Angel’s phone started to ring. Brow pinching, she snatched it out of her handbag. A mobile phone number she didn’t recognise showed on its screen. Who the hell could be calling? Only Deano knew the number belonged to her, and it obviously wasn’t him. She’d made two other calls on the phone – to James Cook Hospital and to her mum. The hospital had certainly passed her number on to Cleveland Police, and her mum would almost certainly have dialled 1471. So it had to be the police or her mum. She didn’t want to speak to either of them, but she did want to hear her mum’s voice again.

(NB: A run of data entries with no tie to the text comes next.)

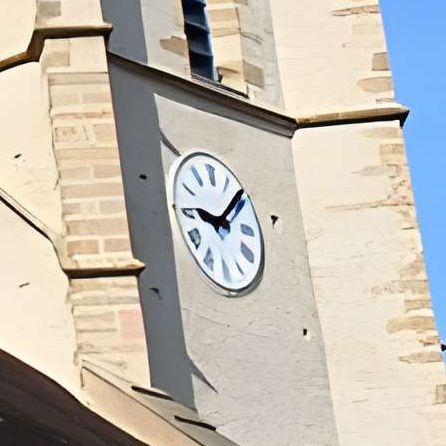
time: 9:08
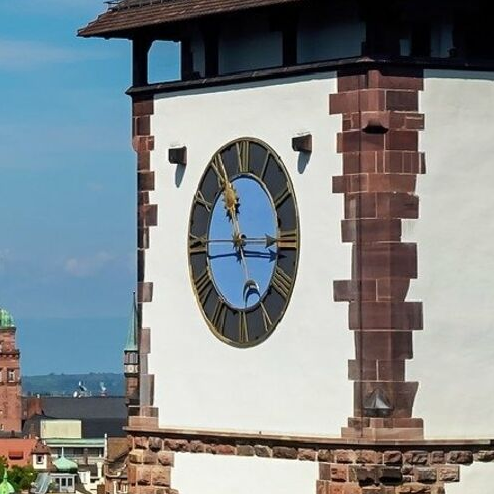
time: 11:15
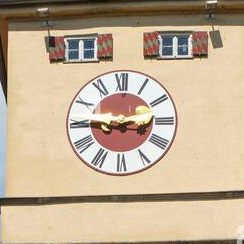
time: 2:45
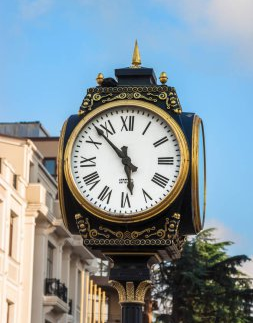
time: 5:52
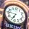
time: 6:46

She put the phone to her ear and waited for the caller to speak. Silence. Several seconds passed. More silence. She resisted the urge to ask,
Who is this?
It occurred to her that perhaps that was exactly what whoever it was wanted her to do. She felt certain the caller wasn’t her mum. Her mum was a simple woman. It would never cross her mind to use such a tactic to try and goad her into speaking. So it had to be the police. Didn’t it? Another possibility occurred to her, one that made her heart thump in her chest. Maybe it was her dad. This was exactly the sort of thing
he
would do. Then a man’s voice came over the line.

The voice had a smoke-roughened edge, like her dad’s. But there was also a gentleness to it that her dad had never possessed. ‘Who am I speaking to please?’

Angel made no reply. The caller repeated his question. Again, she said nothing. Then came a question that sent her heart and mind into overdrive. ‘Is this Grace Kirby?’

She stifled a sharp intake of breath, telling herself it had to be the police. But how could Cleveland Police have found out her real name? There was just no way. The only person up there who knew it was dead.

‘This is Detective Jim Monahan of South Yorkshire Police,’ continued the man.

South Yorkshire Police!
Reflexively, Angel’s free hand dove into her bag and curled around the Glock’s grip. She jerked her head from side to side as if expecting to see a clutch of police officers bearing down on her. How the hell could South Yorkshire Police have got her number? The answer was as obvious as it was painful. Her mum must have contacted them. She could have slapped herself for phoning her. That moment of weakness had put everything at risk. Her plans. Her family. Everything! What if the people she was out to exact revenge on had contacts in the police? Word might already have got back to them. This Detective Monahan could be in their employ. She drew a steadying breath, telling herself that all the police had to go on was a mother’s gut instinct. That didn’t exactly constitute hard evidence. They were probably just making enquiries to placate her mum. More importantly, there was no way they could know she was back in Sheffield.